Reviews - What do customers think about The Sacred Monster of Thomism: An Introduction to the Life and Legacy of Reginald Garrigou-Lagrange, O.P?
Useful, but... Nov 16, 2008
Peddicord's book isn't horrible, but it isn't all that great either. Unfortunately, there doesn't seem to be an alternate biography of Fr. Lagrange in any language. We have yet to have a biography of him written from a point of view wholly sympathetic to Lagrange's.
The book moves from the beginning of his life to his death and discusses several tiffs the modernists had with him, including a large portion of the Bergon/Blondel episode. A few excerpts from modernist letters against him is also included. Maritain's disagreements on social issues is also touched on-with the sympathy going to Maritain.
What you get is basically a classical liberal's take on his life. The grosser objections of the modernists to Lagrange are called excessive because they aren't as tolerant as they preach folks ought to be. A few especially radical theologians are shown as having little constructive to say in comparison to the "monster"(as if this wasn't evident already). Garrigou Lagrange is presented as a pious fellow, quite bright and well-meaning, but a bit too, well, traditional (tsk, tsk). Especially interesting are a few details about his disagreements with Congar and Maritain. An especially telling omission is that after stating that he was JPII's dissertation advisor, there is no mention of the fact that Fr. Lagrange was extremely critical of that dissertation! The attempt to rehabilitate him for the neo-modernists is a bit awkward. Information of his stance against some of the the neo-Thomists (he was very much of the tradition of the now-extremely-unpopular commentator school) is curiously absent from the work as well.
All in all, it's a bit short, fairly well-written, and quite fascinating at points. Mind, it isn't as good as it could be and has its faults, but it's all we have in terms of a biography. If you have a love for his works, it is definitely worth a look. But be forewarned, for the dyed-in-the-wool adherent to the commentator school of Thomism the style is sometimes cloyingly modern. I realise that this won't be much of an issue for many readers, and I highly recommend the book, but I wanted to provide a point of view not readily found on the work.
Un monstre de la vérité Aug 26, 2005
In Fr. Rick Peddicord's The Sacred Monster of Thomism, one encounters a man both maligned and praised in his day, although perhaps more feared than lauded, Fr. Reginald Garigou-Lagrange, O.P. It should not surprise us that Garigou-Lagrange, a man who devoted his entire life to the explication of the truths of the Christian faith, would be attacked in a world that wished to rid itself of dogma and extinguish any pangs of hypocrisy arising from society's espousal of nominal Christianity. Such intransigence in the face of "progress" won him many adversaries.
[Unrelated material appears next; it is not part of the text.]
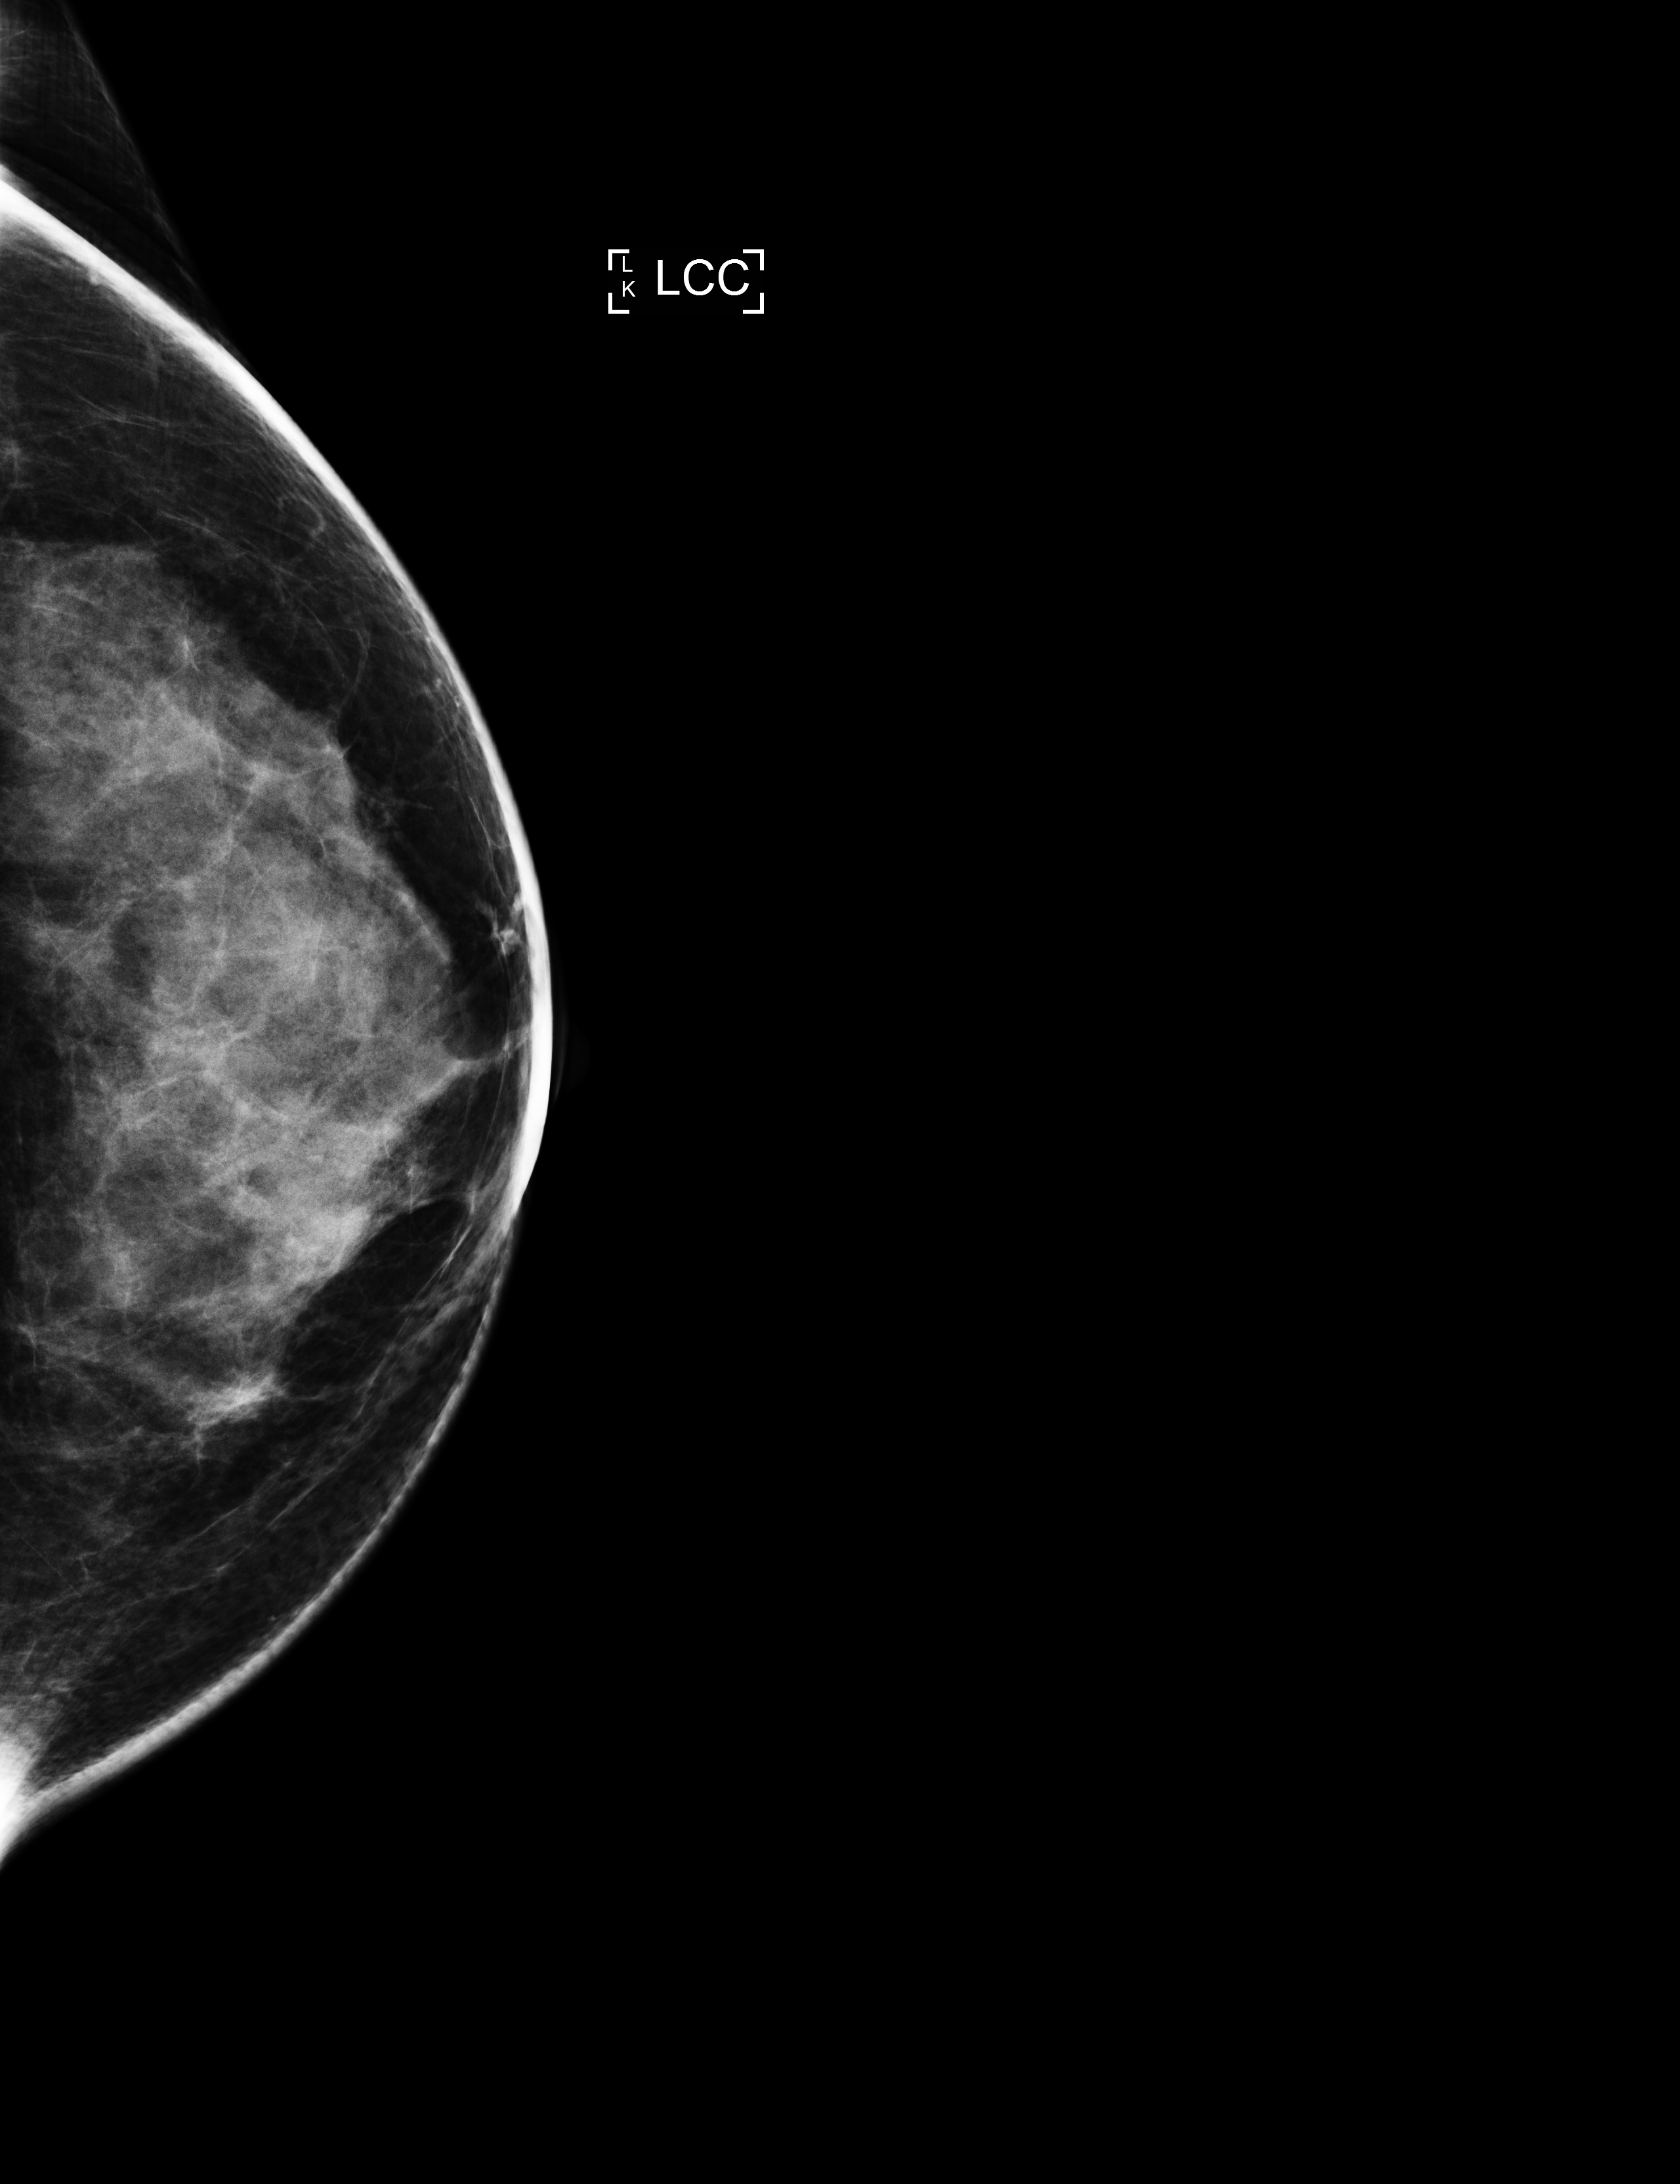
Annual screening mammography examination; system: Selenia Dimensions. Patient aged 44 years (female).
Image type: full-field digital mammogram. Breast: left. Projection: cranio-caudal projection.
The greatness of Peddicord's work rests not only in the Dominican's ability to situate his confrere historically but also resides in his analysis of Garigou's Thomism and how the senior friar's hunger for truth necessitated his often harsh reactions to those who wished that the Church would adjust her message in the modern world. This passion clearly emanated from his identity as a Dominican: Garigou embraced a life in which he vowed to preach His word for the salvation of souls. As such, he realized that letting the Kantian epistemology of Blondel or the heterodoxy of Laberthonnière go unchallenged would eventually imperil men's souls. A strict adherence to Neo-Thomism constituted Garigou's sword and shield.
Throughout the work, the reader can easily see Garigou's motivations. In one of the most interesting segments of the book, Peddicord argues convincingly that modern theologians should not ignore Garigou-Lagrange's contributions to philosophy, theology, and spirituality, all of which pose significant challenges to current, popular hermeneutics. However, as an accomplished professor of moral theology, one wishes that the author would have touched upon the fundamental reasons why Garigou's modern opponents such as Roger Haight, Monika Hellwig, and Elizabeth Johnson work to undermine the legitimacy of the dogmatic teachings of the Magisterium. Their agenda goes beyond that of lessening the transcendence of the divine or stirring up doubt in the perpetual virginity of Mary.
Still, this is an introduction, and we can only hope that the next work by Peddicord will shed more light on the tension between classical Thomism and modern theology. Regardless, The Sacred Monster is both well researched and insightful. Perhaps its greatest attribute is that it brings the thought of Garigou-Lagrange back into current theological inquiry, although one cannot be sure that the old frère dominicain will win any more allies in a world that unfortunately adheres to much of the same heterodoxy he attempted to eliminate during his life.